Install Oracle JDBC Driver
In order to query Oracle from Spark, we need to first install an Oracle Database JDBC Driver. Go ahead and download ojdbc6.jar from the following link:
Next, we will import this jar into our hadoop cluster. Open up your browser and go to the Files View of Ambari. (You’ll notice my user is raj_ops, a default admin user of the HDP sandbox)
Upload the oracle jar to a HDFS folder of your choice. In this example, we are loading the jar to the /tmp HDFS location.
Zeppelin Shell Commands
Once the file is loaded into HDFS, we will do the following steps within Zeppelin.
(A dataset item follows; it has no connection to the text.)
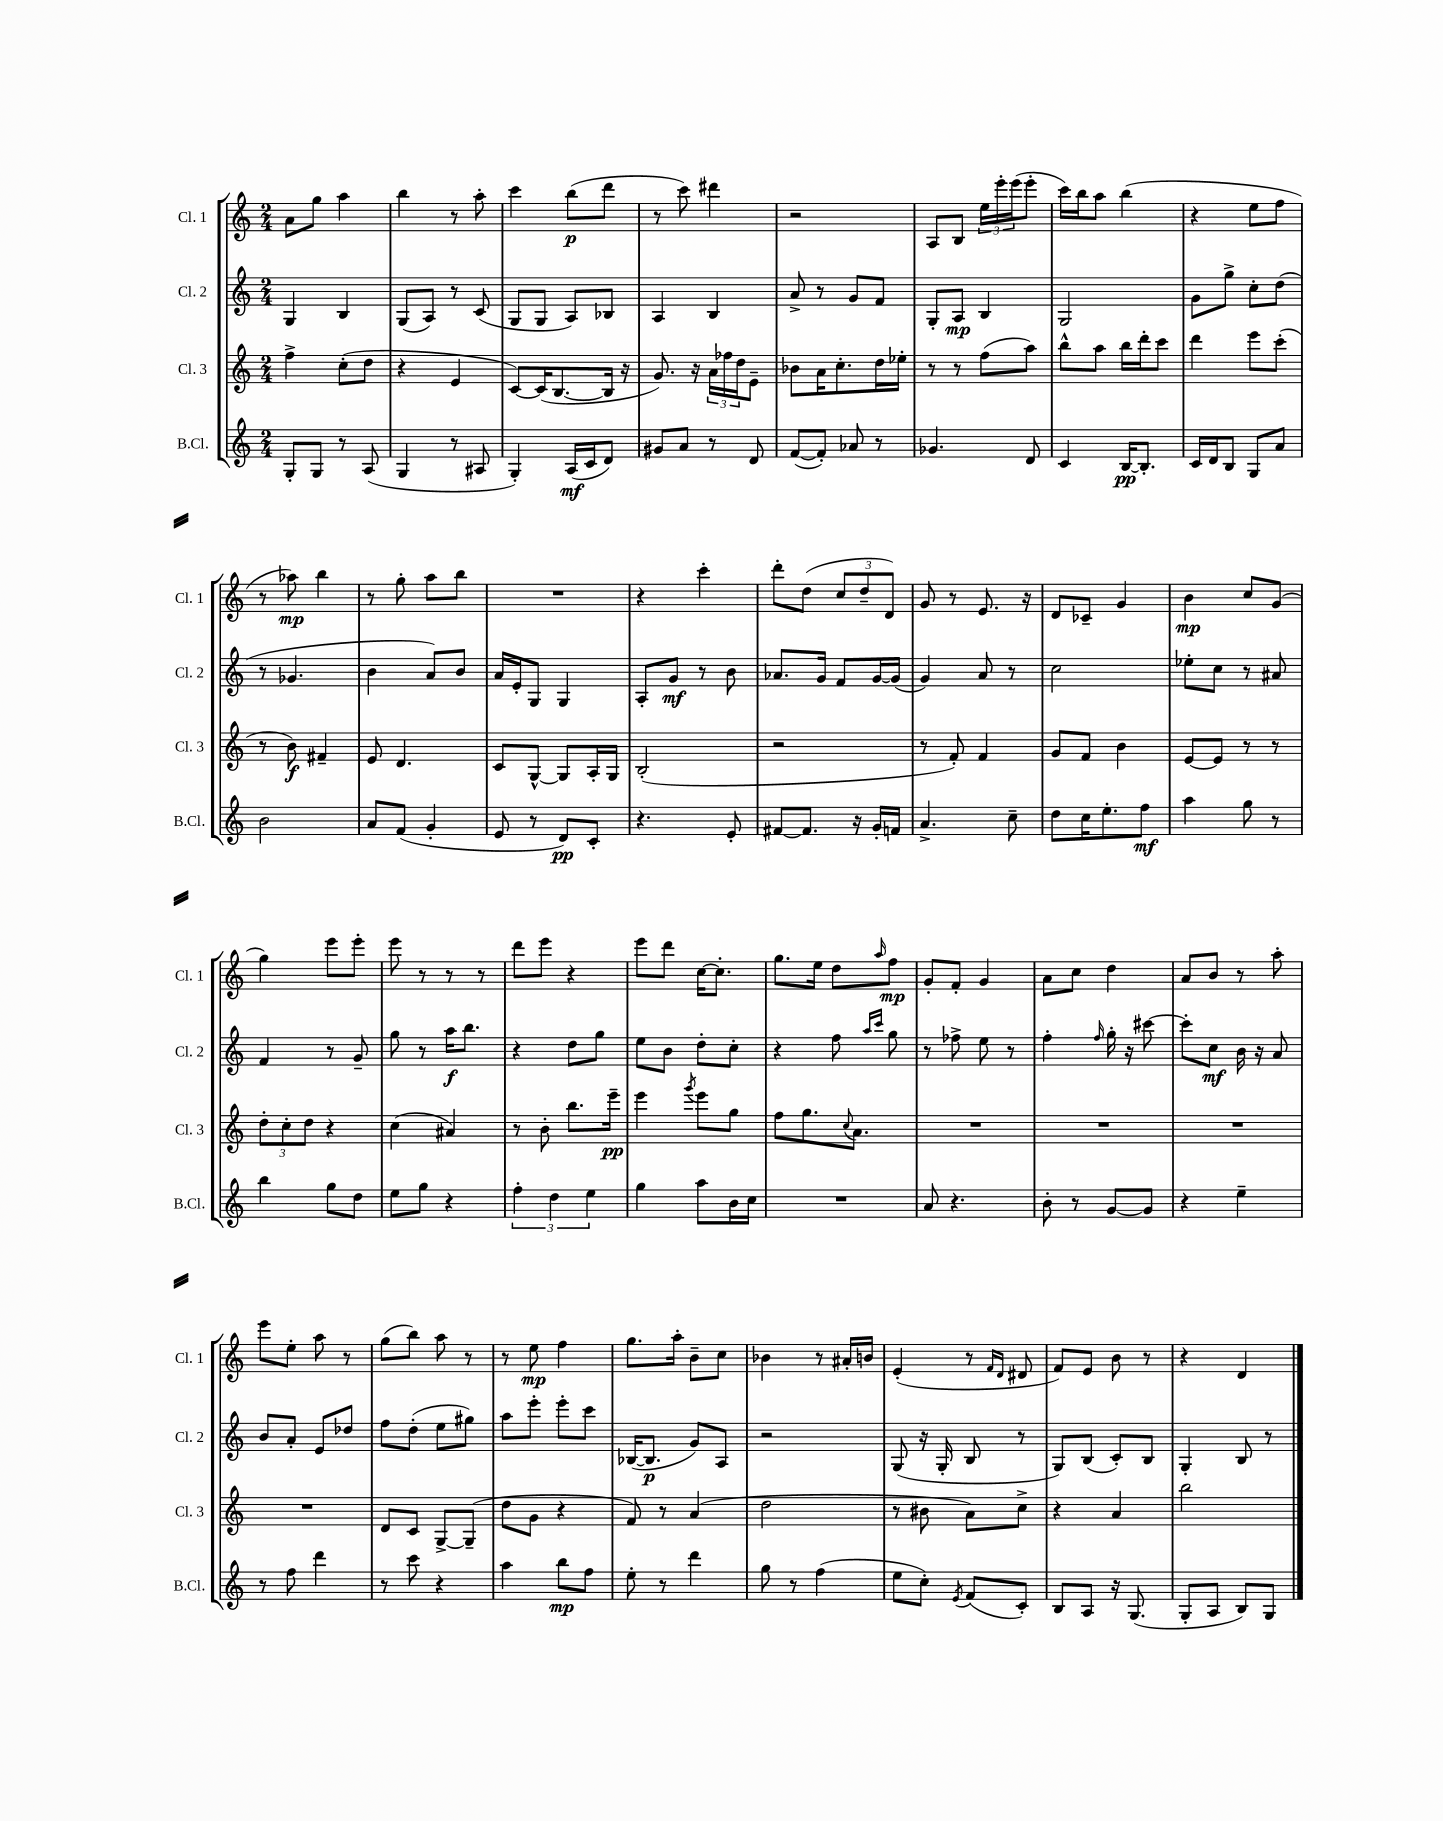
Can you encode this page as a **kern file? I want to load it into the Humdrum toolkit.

Aside from the following, you could also use SSH to copy files into your hadoop environment.
Open up a new Zeppelin notebook. Run the below shell command to transfer the file from HDFS to the local drive. We will be copying the ojdbc.jar file to the /user/lib folder.
%sh sudo hadoop fs -copyToLocal /tmp/ojdbc6.jar /usr/lib
To confirm that the file was copied, you can run below shell command in Zeppelin to list all files in the folder.
%sh ls /usr/lib
After running the above code, make sure you see the oracle jdbc file successfully copied to the /usr/lib folder. We are almost done.
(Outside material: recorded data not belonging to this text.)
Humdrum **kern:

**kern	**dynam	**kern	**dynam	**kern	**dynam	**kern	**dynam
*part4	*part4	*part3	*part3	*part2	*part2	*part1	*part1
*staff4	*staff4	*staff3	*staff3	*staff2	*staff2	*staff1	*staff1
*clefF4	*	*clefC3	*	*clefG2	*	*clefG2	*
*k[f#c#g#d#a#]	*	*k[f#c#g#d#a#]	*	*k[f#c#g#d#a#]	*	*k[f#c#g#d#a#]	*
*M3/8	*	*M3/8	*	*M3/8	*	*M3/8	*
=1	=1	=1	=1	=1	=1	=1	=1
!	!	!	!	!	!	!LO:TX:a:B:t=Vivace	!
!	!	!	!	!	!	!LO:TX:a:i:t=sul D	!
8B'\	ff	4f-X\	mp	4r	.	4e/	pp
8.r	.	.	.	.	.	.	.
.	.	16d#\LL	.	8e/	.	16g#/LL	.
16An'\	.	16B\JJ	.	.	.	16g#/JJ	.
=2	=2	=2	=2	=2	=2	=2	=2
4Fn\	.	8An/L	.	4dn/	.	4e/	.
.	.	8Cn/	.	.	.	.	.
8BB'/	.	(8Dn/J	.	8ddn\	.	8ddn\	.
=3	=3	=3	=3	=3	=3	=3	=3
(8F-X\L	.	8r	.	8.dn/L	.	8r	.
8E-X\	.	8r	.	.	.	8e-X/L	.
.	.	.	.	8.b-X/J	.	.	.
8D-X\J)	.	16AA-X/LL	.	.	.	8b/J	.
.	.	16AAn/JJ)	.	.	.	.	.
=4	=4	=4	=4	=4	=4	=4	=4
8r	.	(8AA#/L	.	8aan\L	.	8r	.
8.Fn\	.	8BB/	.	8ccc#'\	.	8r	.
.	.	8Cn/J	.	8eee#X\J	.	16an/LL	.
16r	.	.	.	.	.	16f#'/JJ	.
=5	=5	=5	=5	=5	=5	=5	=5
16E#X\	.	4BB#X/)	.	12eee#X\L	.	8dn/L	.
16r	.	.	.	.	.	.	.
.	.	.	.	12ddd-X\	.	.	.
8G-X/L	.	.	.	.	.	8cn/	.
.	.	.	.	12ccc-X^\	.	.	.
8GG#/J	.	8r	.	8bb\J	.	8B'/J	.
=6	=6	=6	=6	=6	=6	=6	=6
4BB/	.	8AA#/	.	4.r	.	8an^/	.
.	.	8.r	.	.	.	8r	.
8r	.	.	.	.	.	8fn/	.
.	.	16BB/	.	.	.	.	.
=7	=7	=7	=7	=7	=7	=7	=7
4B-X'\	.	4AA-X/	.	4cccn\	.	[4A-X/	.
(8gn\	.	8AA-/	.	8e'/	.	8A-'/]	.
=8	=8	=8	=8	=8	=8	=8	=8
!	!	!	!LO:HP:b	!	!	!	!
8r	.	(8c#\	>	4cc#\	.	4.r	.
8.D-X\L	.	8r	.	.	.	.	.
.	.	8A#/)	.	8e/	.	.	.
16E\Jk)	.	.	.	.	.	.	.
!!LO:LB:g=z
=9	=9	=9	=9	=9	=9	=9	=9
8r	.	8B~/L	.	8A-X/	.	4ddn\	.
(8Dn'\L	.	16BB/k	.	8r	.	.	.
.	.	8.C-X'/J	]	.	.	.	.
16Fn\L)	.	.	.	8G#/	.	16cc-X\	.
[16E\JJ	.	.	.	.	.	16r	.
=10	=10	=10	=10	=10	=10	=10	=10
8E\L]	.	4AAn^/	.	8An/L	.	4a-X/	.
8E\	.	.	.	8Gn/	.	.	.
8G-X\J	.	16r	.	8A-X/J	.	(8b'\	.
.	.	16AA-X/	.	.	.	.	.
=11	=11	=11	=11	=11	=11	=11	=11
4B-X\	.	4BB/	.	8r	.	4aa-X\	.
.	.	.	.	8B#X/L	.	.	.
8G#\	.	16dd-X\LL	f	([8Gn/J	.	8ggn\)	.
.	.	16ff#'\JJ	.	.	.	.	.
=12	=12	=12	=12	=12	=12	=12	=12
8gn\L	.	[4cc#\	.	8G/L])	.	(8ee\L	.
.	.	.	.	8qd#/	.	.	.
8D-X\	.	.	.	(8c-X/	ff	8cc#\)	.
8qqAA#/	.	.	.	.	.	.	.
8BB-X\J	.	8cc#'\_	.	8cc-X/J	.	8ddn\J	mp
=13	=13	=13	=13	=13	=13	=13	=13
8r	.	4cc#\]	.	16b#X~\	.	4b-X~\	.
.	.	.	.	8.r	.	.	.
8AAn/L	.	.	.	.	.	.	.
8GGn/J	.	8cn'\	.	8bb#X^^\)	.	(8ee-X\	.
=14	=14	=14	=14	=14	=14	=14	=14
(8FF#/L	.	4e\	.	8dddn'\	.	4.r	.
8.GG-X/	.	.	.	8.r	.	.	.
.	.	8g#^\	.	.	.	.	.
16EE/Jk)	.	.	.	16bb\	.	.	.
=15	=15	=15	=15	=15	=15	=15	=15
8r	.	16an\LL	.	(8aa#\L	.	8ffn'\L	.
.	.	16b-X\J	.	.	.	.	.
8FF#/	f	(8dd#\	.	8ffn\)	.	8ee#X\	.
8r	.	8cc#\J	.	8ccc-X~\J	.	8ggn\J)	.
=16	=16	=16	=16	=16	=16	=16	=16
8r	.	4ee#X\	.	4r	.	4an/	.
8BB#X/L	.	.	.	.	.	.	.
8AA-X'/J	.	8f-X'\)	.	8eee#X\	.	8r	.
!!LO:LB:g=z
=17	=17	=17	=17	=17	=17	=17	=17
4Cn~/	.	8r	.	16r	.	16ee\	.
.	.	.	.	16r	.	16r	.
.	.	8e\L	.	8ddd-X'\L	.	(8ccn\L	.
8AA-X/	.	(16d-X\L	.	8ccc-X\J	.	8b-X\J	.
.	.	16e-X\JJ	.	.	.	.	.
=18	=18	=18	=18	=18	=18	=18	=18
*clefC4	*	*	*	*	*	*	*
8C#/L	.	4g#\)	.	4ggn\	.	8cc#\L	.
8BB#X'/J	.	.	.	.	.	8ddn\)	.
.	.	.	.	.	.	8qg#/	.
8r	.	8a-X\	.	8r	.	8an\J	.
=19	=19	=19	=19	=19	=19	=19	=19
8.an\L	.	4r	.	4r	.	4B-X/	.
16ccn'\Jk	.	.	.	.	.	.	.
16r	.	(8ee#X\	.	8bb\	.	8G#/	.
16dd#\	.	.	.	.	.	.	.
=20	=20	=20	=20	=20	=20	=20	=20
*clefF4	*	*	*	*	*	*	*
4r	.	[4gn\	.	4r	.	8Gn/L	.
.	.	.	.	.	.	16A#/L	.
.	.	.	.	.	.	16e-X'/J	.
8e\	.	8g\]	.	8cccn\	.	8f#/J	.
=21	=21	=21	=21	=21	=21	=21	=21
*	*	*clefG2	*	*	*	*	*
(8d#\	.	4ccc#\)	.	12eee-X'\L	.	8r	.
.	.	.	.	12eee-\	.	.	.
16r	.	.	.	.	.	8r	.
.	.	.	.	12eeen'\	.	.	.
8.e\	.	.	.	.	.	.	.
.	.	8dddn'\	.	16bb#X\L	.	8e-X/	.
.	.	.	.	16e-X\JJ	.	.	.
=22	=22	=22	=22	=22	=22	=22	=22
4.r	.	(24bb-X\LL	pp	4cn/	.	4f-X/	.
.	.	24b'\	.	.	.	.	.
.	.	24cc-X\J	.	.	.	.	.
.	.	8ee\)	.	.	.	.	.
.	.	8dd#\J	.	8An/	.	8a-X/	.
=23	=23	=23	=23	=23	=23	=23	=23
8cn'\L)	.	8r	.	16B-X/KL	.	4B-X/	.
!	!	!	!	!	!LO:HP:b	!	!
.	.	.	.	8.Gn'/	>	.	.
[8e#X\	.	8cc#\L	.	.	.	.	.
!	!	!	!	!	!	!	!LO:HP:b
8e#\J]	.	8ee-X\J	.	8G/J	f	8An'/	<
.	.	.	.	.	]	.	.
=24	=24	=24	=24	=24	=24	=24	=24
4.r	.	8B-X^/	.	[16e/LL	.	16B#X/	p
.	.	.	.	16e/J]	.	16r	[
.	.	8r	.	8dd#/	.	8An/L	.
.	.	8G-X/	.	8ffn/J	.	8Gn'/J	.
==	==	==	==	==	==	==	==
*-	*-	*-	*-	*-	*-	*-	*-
Next, we will add the oracle jdbc file as a dependency of our Spark interpreter. In Zeppelin, an interpreter is a plugin that enables you to use a specific language/data-processing-backend. In our case, we will be using the %spark2 interpreter which allows us to program Spark using Scala.
Open the Interpreter configuration page and search for the spark2 intepreter. You will be seeing something like the below image.
Now, click on Edit and add the following artifact to the dependencies: /usr/lib/ojdbc6.jar
You should have something like the below image.
Finally, save the setting which will restart your interpreter and you will be now able to query oracle within Zeppelin.
Spark Scala Query Oracle within Zeppelin
Now that the Oracle JDBC is available and recognized by our Spark Scala interpreter, we can now begin to query oracle within Zeppelin.
First step is to to obtain sqlContext. This class is the entry point into the Spark SQL functionality. To initialize it, it needs SparkContext (our sc variable in the below code snippet).
%spark2 val sqlContext=new org.apache.spark.sql.SQLContext(sc)
Now, you can run a query to Oracle by running a code in the below format.
val query = "(select * from TableName) emp" val df = sqlContext.load("jdbc", Map("url" -> "jdbc:oracle:thin:user/pwd@//host/sid" ,"dbtable" -> query) )
Notice, your query must be inside parenthesis and emp next to it. As far as the Oracle connection goes, replace usr, pwd, host and sid of the connection string with your own values.
Congratulations! You are now able to query oracle from Spark Scala within Zeppelin. You learned to transfer files from HDFS to local drive through Zeppelin shell commands (sh interpreter) and were able to setup Zeppelin in order to query Oracle from Spark Scala. If you are using python instead of scala, once performing the jar setup, it's just a matter of changing the code and interpreter to pyspark.